The Senate passed Senate Bill 69 with 20 yes and 1 not voting (Senator Bryant Richardson). I’m not sure why he chose not to vote. There was hardly anyone else during this vote. A handful of lobbyists and that was about it. I did see the primary sponsor, Senator Bryan Townsend, leaving Governor Carney’s office shortly before the Senate convened.
There was a flurry of activity at Legislative Hall today. Pro-lifers and some pro-choicers caused a long line to get in. I guess nobody told them that arriving at 2pm does nothing because the House doesn’t vote on bills until after they go to Caucus. Which they are still in since the House isn’t back in session yet. I went for the SB69 vote and got back home a little while ago. Many of the pro-lifers left.
I did have some chats down here. I heard some rumblings about a few things. One of them being a school district consolidation bill that is floating around. I haven’t seen it yet.

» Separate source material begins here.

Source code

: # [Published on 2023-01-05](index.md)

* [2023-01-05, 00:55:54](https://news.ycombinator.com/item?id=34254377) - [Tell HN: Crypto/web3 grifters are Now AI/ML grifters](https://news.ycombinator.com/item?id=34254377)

I did have this conversation:
I just wanted to let you know your analysis is always right. I read every article you put on your blog.
Yeah, but does HE read it? (pointing to Governor Carney’s office)
He doesn’t read your stuff. He doesn’t have time for that. But I know his education policy advisor does.
That is always a comforting thought. The most powerful political guy in the state doesn’t read my stuff. How assuring! I know Jack did. Jack read everything that had his name on it, good or bad. This led to a conversation about the time I sang for Jack Markell. When asked if I was going to make a song for John Carney, I answered my singing days are over. But you never know…
State Rep. Earl Jaques’ new tax ’em without a referendum bill was officially introduced today. House Bill 213 was assigned to the House Education Committee.
I heard some people having extreme agita about Senate Bill 50, Senator Harris McDowell’s love fest for Del-Tech. Which would mimic how vocational school districts are funded for minor and major capital projects. It would also give Del-Tech’s board the, you guessed it, ability to raise property taxes without a referendum for these projects. Yes folks, they want us taxpayers to now fund community colleges and their pet projects as well!
State Rep. John Kowalko introduced House Bill #209 which would prevent the abuse of epilogue language in the state budget. Kowalko’s bill would prevent the “waivers” that occur every single year which go against Delaware state code. Think of the Charter School Transportation Slush Fund as just one example of this abuse.
I can’t imagine what State Rep. Jeff Spiegelman was thinking when he introduced House Bill #194 which would eliminate the senior tax credit for anyone born after 1967. I can’t imagine too many Republicans would be on board with this, but they are all Republican sponsors on the bill. That tax credit was something I was looking forward to. Thanks for that Jeff! It still has to pass. Can’t imagine that happening with all this talk about budget deficits and “shared sacrifice”… insert sarcasm here…
I saw some faces from yesteryear as well. Always good to chat with people I didn’t think I would see again. I see on social media that some people I know were there today and I didn’t even see them. Maybe next time.
That’s it for now folks. In the coming days I’m going to have to list ALL the Delaware education legislation floating around. I used to keep track of this stuff daily but it is a lot of work.